Task item:
Please retype the records below exactly, from the first line through the line containing "G04 #@! TF.FileFunction,Soldermask,Top*", and leave out any pictures.

--- START ---

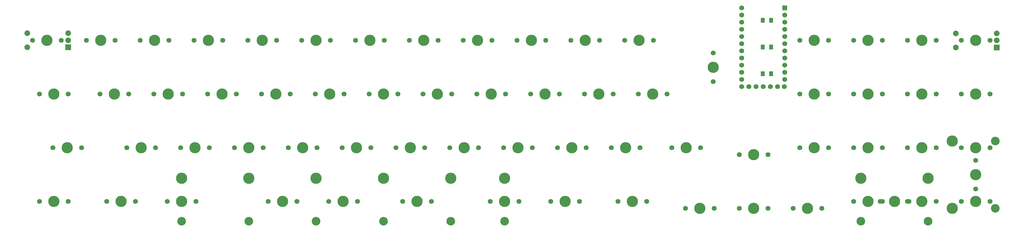
<source format=gts>
G04 #@! TF.GenerationSoftware,KiCad,Pcbnew,7.0.1*
G04 #@! TF.CreationDate,2023-04-12T10:33:03-04:00*
G04 #@! TF.ProjectId,kastenwagen-1840-chunky,6b617374-656e-4776-9167-656e2d313834,rev?*
G04 #@! TF.SameCoordinates,Original*
G04 #@! TF.FileFunction,Soldermask,Top*
G04 #@! TF.FilePolarity,Negative*
%FSLAX46Y46*%
G04 Gerber Fmt 4.6, Leading zero omitted, Abs format (unit mm)*
G04 Created by KiCad (PCBNEW 7.0.1) date 2023-04-12 10:33:03*
%MOMM*%
%LPD*%
G01*
G04 APERTURE LIST*
G04 Aperture macros list*
%AMRoundRect*
0 Rectangle with rounded corners*
0 $1 Rounding radius*
0 $2 $3 $4 $5 $6 $7 $8 $9 X,Y pos of 4 corners*
0 Add a 4 corners polygon primitive as box body*
4,1,4,$2,$3,$4,$5,$6,$7,$8,$9,$2,$3,0*
0 Add four circle primitives for the rounded corners*
1,1,$1+$1,$2,$3*
1,1,$1+$1,$4,$5*
1,1,$1+$1,$6,$7*
1,1,$1+$1,$8,$9*
0 Add four rect primitives between the rounded corners*
20,1,$1+$1,$2,$3,$4,$5,0*
20,1,$1+$1,$4,$5,$6,$7,0*
20,1,$1+$1,$6,$7,$8,$9,0*
20,1,$1+$1,$8,$9,$2,$3,0*%
G04 Aperture macros list end*
%ADD10RoundRect,0.250001X0.462499X0.624999X-0.462499X0.624999X-0.462499X-0.624999X0.462499X-0.624999X0*%
%ADD11C,1.750000*%
%ADD12C,3.987800*%
%ADD13C,3.048000*%
%ADD14R,2.000000X2.000000*%
%ADD15C,2.000000*%
%ADD16R,1.752600X1.752600*%
%ADD17C,1.752600*%
G04 APERTURE END LIST*
D10*
G04 #@! TO.C,D2*
X281675000Y-27747500D03*
X278700000Y-27747500D03*
G04 #@! TD*
G04 #@! TO.C,D3*
X281675000Y-37250000D03*
X278700000Y-37250000D03*
G04 #@! TD*
D11*
G04 #@! TO.C,MX101*
X39370000Y-25400000D03*
D12*
X44450000Y-25400000D03*
D11*
X49530000Y-25400000D03*
G04 #@! TD*
G04 #@! TO.C,MX110*
X58420000Y-25400000D03*
D12*
X63500000Y-25400000D03*
D11*
X68580000Y-25400000D03*
G04 #@! TD*
G04 #@! TO.C,MX111*
X77470000Y-25400000D03*
D12*
X82550000Y-25400000D03*
D11*
X87630000Y-25400000D03*
G04 #@! TD*
G04 #@! TO.C,MX120*
X96520000Y-25400000D03*
D12*
X101600000Y-25400000D03*
D11*
X106680000Y-25400000D03*
G04 #@! TD*
G04 #@! TO.C,MX121*
X115570000Y-25400000D03*
D12*
X120650000Y-25400000D03*
D11*
X125730000Y-25400000D03*
G04 #@! TD*
G04 #@! TO.C,MX130*
X134620000Y-25400000D03*
D12*
X139700000Y-25400000D03*
D11*
X144780000Y-25400000D03*
G04 #@! TD*
G04 #@! TO.C,MX131*
X153670000Y-25400000D03*
D12*
X158750000Y-25400000D03*
D11*
X163830000Y-25400000D03*
G04 #@! TD*
G04 #@! TO.C,MX140*
X172720000Y-25400000D03*
D12*
X177800000Y-25400000D03*
D11*
X182880000Y-25400000D03*
G04 #@! TD*
G04 #@! TO.C,MX141*
X191770000Y-25400000D03*
D12*
X196850000Y-25400000D03*
D11*
X201930000Y-25400000D03*
G04 #@! TD*
G04 #@! TO.C,MX150*
X210820000Y-25400000D03*
D12*
X215900000Y-25400000D03*
D11*
X220980000Y-25400000D03*
G04 #@! TD*
G04 #@! TO.C,MX151*
X229870000Y-25400000D03*
D12*
X234950000Y-25400000D03*
D11*
X240030000Y-25400000D03*
G04 #@! TD*
G04 #@! TO.C,MX170*
X291782500Y-25400000D03*
D12*
X296862500Y-25400000D03*
D11*
X301942500Y-25400000D03*
G04 #@! TD*
G04 #@! TO.C,MX171*
X310832500Y-25400000D03*
D12*
X315912500Y-25400000D03*
D11*
X320992500Y-25400000D03*
G04 #@! TD*
G04 #@! TO.C,MX180*
X329882500Y-25400000D03*
D12*
X334962500Y-25400000D03*
D11*
X340042500Y-25400000D03*
G04 #@! TD*
G04 #@! TO.C,MX181*
X348932500Y-25400000D03*
D12*
X354012500Y-25400000D03*
D11*
X359092500Y-25400000D03*
G04 #@! TD*
G04 #@! TO.C,MX202*
X22701250Y-44450000D03*
D12*
X27781250Y-44450000D03*
D11*
X32861250Y-44450000D03*
G04 #@! TD*
G04 #@! TO.C,MX203*
X44132500Y-44450000D03*
D12*
X49212500Y-44450000D03*
D11*
X54292500Y-44450000D03*
G04 #@! TD*
G04 #@! TO.C,MX212*
X63182500Y-44450000D03*
D12*
X68262500Y-44450000D03*
D11*
X73342500Y-44450000D03*
G04 #@! TD*
G04 #@! TO.C,MX213*
X82232500Y-44450000D03*
D12*
X87312500Y-44450000D03*
D11*
X92392500Y-44450000D03*
G04 #@! TD*
G04 #@! TO.C,MX222*
X101282500Y-44450000D03*
D12*
X106362500Y-44450000D03*
D11*
X111442500Y-44450000D03*
G04 #@! TD*
G04 #@! TO.C,MX223*
X120332500Y-44450000D03*
D12*
X125412500Y-44450000D03*
D11*
X130492500Y-44450000D03*
G04 #@! TD*
G04 #@! TO.C,MX232*
X139382500Y-44450000D03*
D12*
X144462500Y-44450000D03*
D11*
X149542500Y-44450000D03*
G04 #@! TD*
G04 #@! TO.C,MX233*
X158432500Y-44450000D03*
D12*
X163512500Y-44450000D03*
D11*
X168592500Y-44450000D03*
G04 #@! TD*
G04 #@! TO.C,MX242*
X177482500Y-44450000D03*
D12*
X182562500Y-44450000D03*
D11*
X187642500Y-44450000D03*
G04 #@! TD*
G04 #@! TO.C,MX243*
X196532500Y-44450000D03*
D12*
X201612500Y-44450000D03*
D11*
X206692500Y-44450000D03*
G04 #@! TD*
G04 #@! TO.C,MX252*
X215582500Y-44450000D03*
D12*
X220662500Y-44450000D03*
D11*
X225742500Y-44450000D03*
G04 #@! TD*
G04 #@! TO.C,MX253*
X234632500Y-44450000D03*
D12*
X239712500Y-44450000D03*
D11*
X244792500Y-44450000D03*
G04 #@! TD*
G04 #@! TO.C,MX262*
X261143750Y-40005000D03*
D12*
X261143750Y-34925000D03*
D11*
X261143750Y-29845000D03*
G04 #@! TD*
G04 #@! TO.C,MX272*
X291782500Y-44450000D03*
D12*
X296862500Y-44450000D03*
D11*
X301942500Y-44450000D03*
G04 #@! TD*
G04 #@! TO.C,MX273*
X310832500Y-44450000D03*
D12*
X315912500Y-44450000D03*
D11*
X320992500Y-44450000D03*
G04 #@! TD*
G04 #@! TO.C,MX282*
X329882500Y-44450000D03*
D12*
X334962500Y-44450000D03*
D11*
X340042500Y-44450000D03*
G04 #@! TD*
G04 #@! TO.C,MX283*
X348932500Y-44450000D03*
D12*
X354012500Y-44450000D03*
D11*
X359092500Y-44450000D03*
G04 #@! TD*
G04 #@! TO.C,MX304*
X27463750Y-63500000D03*
D12*
X32543750Y-63500000D03*
D11*
X37623750Y-63500000D03*
G04 #@! TD*
G04 #@! TO.C,MX305*
X53657500Y-63500000D03*
D12*
X58737500Y-63500000D03*
D11*
X63817500Y-63500000D03*
G04 #@! TD*
G04 #@! TO.C,MX314*
X72707500Y-63500000D03*
D12*
X77787500Y-63500000D03*
D11*
X82867500Y-63500000D03*
G04 #@! TD*
G04 #@! TO.C,MX315*
X91757500Y-63500000D03*
D12*
X96837500Y-63500000D03*
D11*
X101917500Y-63500000D03*
G04 #@! TD*
G04 #@! TO.C,MX324*
X110807500Y-63500000D03*
D12*
X115887500Y-63500000D03*
D11*
X120967500Y-63500000D03*
G04 #@! TD*
G04 #@! TO.C,MX325*
X129857500Y-63500000D03*
D12*
X134937500Y-63500000D03*
D11*
X140017500Y-63500000D03*
G04 #@! TD*
G04 #@! TO.C,MX334*
X148907500Y-63500000D03*
D12*
X153987500Y-63500000D03*
D11*
X159067500Y-63500000D03*
G04 #@! TD*
G04 #@! TO.C,MX335*
X167957500Y-63500000D03*
D12*
X173037500Y-63500000D03*
D11*
X178117500Y-63500000D03*
G04 #@! TD*
G04 #@! TO.C,MX344*
X187007500Y-63500000D03*
D12*
X192087500Y-63500000D03*
D11*
X197167500Y-63500000D03*
G04 #@! TD*
G04 #@! TO.C,MX345*
X206057500Y-63500000D03*
D12*
X211137500Y-63500000D03*
D11*
X216217500Y-63500000D03*
G04 #@! TD*
G04 #@! TO.C,MX354*
X225107500Y-63500000D03*
D12*
X230187500Y-63500000D03*
D11*
X235267500Y-63500000D03*
G04 #@! TD*
G04 #@! TO.C,MX355*
X246538750Y-63500000D03*
D12*
X251618750Y-63500000D03*
D11*
X256698750Y-63500000D03*
G04 #@! TD*
G04 #@! TO.C,MX364*
X270351250Y-65881250D03*
D12*
X275431250Y-65881250D03*
D11*
X280511250Y-65881250D03*
G04 #@! TD*
G04 #@! TO.C,MX374*
X291782500Y-63500000D03*
D12*
X296862500Y-63500000D03*
D11*
X301942500Y-63500000D03*
G04 #@! TD*
G04 #@! TO.C,MX375*
X310832500Y-63500000D03*
D12*
X315912500Y-63500000D03*
D11*
X320992500Y-63500000D03*
G04 #@! TD*
G04 #@! TO.C,MX384*
X329882500Y-63500000D03*
D12*
X334962500Y-63500000D03*
D11*
X340042500Y-63500000D03*
G04 #@! TD*
G04 #@! TO.C,MX385*
X348932500Y-63500000D03*
D12*
X354012500Y-63500000D03*
D11*
X359092500Y-63500000D03*
G04 #@! TD*
G04 #@! TO.C,MX406*
X22701250Y-82550000D03*
D12*
X27781250Y-82550000D03*
D11*
X32861250Y-82550000D03*
G04 #@! TD*
G04 #@! TO.C,MX416*
X67945000Y-82550000D03*
D12*
X73025000Y-82550000D03*
D11*
X78105000Y-82550000D03*
G04 #@! TD*
D12*
G04 #@! TO.C,MX417*
X96837500Y-74295000D03*
D13*
X96837500Y-89535000D03*
D11*
X103663750Y-82550000D03*
D12*
X108743750Y-82550000D03*
D11*
X113823750Y-82550000D03*
D12*
X120650000Y-74295000D03*
D13*
X120650000Y-89535000D03*
G04 #@! TD*
D12*
G04 #@! TO.C,MX417.700*
X73025000Y-74295000D03*
D13*
X73025000Y-89535000D03*
D11*
X125095000Y-82550000D03*
D12*
X130175000Y-82550000D03*
D11*
X135255000Y-82550000D03*
D12*
X187325000Y-74295000D03*
D13*
X187325000Y-89535000D03*
G04 #@! TD*
D12*
G04 #@! TO.C,MX437*
X144462500Y-74295000D03*
D13*
X144462500Y-89535000D03*
D11*
X151288750Y-82550000D03*
D12*
X156368750Y-82550000D03*
D11*
X161448750Y-82550000D03*
D12*
X168275000Y-74295000D03*
D13*
X168275000Y-89535000D03*
G04 #@! TD*
D11*
G04 #@! TO.C,MX446*
X182245000Y-82550000D03*
D12*
X187325000Y-82550000D03*
D11*
X192405000Y-82550000D03*
G04 #@! TD*
G04 #@! TO.C,MX447*
X203676250Y-82550000D03*
D12*
X208756250Y-82550000D03*
D11*
X213836250Y-82550000D03*
G04 #@! TD*
G04 #@! TO.C,MX456*
X227488750Y-82550000D03*
D12*
X232568750Y-82550000D03*
D11*
X237648750Y-82550000D03*
G04 #@! TD*
G04 #@! TO.C,MX457*
X251301250Y-84931250D03*
D12*
X256381250Y-84931250D03*
D11*
X261461250Y-84931250D03*
G04 #@! TD*
G04 #@! TO.C,MX467*
X270351250Y-84931250D03*
D12*
X275431250Y-84931250D03*
D11*
X280511250Y-84931250D03*
G04 #@! TD*
G04 #@! TO.C,MX476*
X289401250Y-84931250D03*
D12*
X294481250Y-84931250D03*
D11*
X299561250Y-84931250D03*
G04 #@! TD*
G04 #@! TO.C,MX477*
X310832500Y-82550000D03*
D12*
X315912500Y-82550000D03*
D11*
X320992500Y-82550000D03*
G04 #@! TD*
D12*
G04 #@! TO.C,MX477.200*
X313416950Y-74269600D03*
D13*
X313416950Y-89509600D03*
D11*
X320243200Y-82524600D03*
D12*
X325323200Y-82524600D03*
D11*
X330403200Y-82524600D03*
D12*
X337229450Y-74269600D03*
D13*
X337229450Y-89509600D03*
G04 #@! TD*
D11*
G04 #@! TO.C,MX486*
X329882500Y-82550000D03*
D12*
X334962500Y-82550000D03*
D11*
X340042500Y-82550000D03*
G04 #@! TD*
G04 #@! TO.C,MX487*
X348932500Y-82550000D03*
D12*
X354012500Y-82550000D03*
D11*
X359092500Y-82550000D03*
G04 #@! TD*
D13*
G04 #@! TO.C,MX487.200*
X360997500Y-61118750D03*
D12*
X345757500Y-61118750D03*
D11*
X354012500Y-67945000D03*
D12*
X354012500Y-73025000D03*
D11*
X354012500Y-78105000D03*
D13*
X360997500Y-84931250D03*
D12*
X345757500Y-84931250D03*
G04 #@! TD*
D14*
G04 #@! TO.C,RSW100*
X32900000Y-27856250D03*
D15*
X32900000Y-22856250D03*
X32900000Y-25356250D03*
X18400000Y-22856250D03*
X18400000Y-27856250D03*
G04 #@! TD*
D14*
G04 #@! TO.C,RSW181*
X361512500Y-27900000D03*
D15*
X361512500Y-22900000D03*
X361512500Y-25400000D03*
X347012500Y-22900000D03*
X347012500Y-27900000D03*
G04 #@! TD*
D11*
G04 #@! TO.C,MX100*
X20320000Y-25400000D03*
D12*
X25400000Y-25400000D03*
D11*
X30480000Y-25400000D03*
G04 #@! TD*
D10*
G04 #@! TO.C,D1*
X281675000Y-18250000D03*
X278700000Y-18250000D03*
G04 #@! TD*
D11*
G04 #@! TO.C,MX407*
X46513750Y-82550000D03*
D12*
X51593750Y-82550000D03*
D11*
X56673750Y-82550000D03*
G04 #@! TD*
D16*
G04 #@! TO.C,U1*
X286500000Y-13840000D03*
D17*
X286500000Y-16380000D03*
X286500000Y-18920000D03*
X286500000Y-21460000D03*
X286500000Y-24000000D03*
X286500000Y-26540000D03*
X286500000Y-29080000D03*
X286500000Y-31620000D03*
X286500000Y-34160000D03*
X286500000Y-36700000D03*
X286500000Y-39240000D03*
X286271400Y-41780000D03*
X271260000Y-41780000D03*
X271260000Y-39240000D03*
X271260000Y-36700000D03*
X271260000Y-34160000D03*
X271260000Y-31620000D03*
X271260000Y-29080000D03*
X271260000Y-26540000D03*
X271260000Y-24000000D03*
X271260000Y-21460000D03*
X271260000Y-18920000D03*
X271260000Y-16380000D03*
X271260000Y-13840000D03*
X283960000Y-41780000D03*
X281420000Y-41780000D03*
X278880000Y-41780000D03*
X276340000Y-41780000D03*
X273800000Y-41780000D03*
G04 #@! TD*
M02*

</source>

--- END ---

Reply to the exercise:
<source format=gts>
G04 #@! TF.GenerationSoftware,KiCad,Pcbnew,7.0.1*
G04 #@! TF.CreationDate,2023-04-12T10:33:03-04:00*
G04 #@! TF.ProjectId,kastenwagen-1840-chunky,6b617374-656e-4776-9167-656e2d313834,rev?*
G04 #@! TF.SameCoordinates,Original*
G04 #@! TF.FileFunction,Soldermask,Top*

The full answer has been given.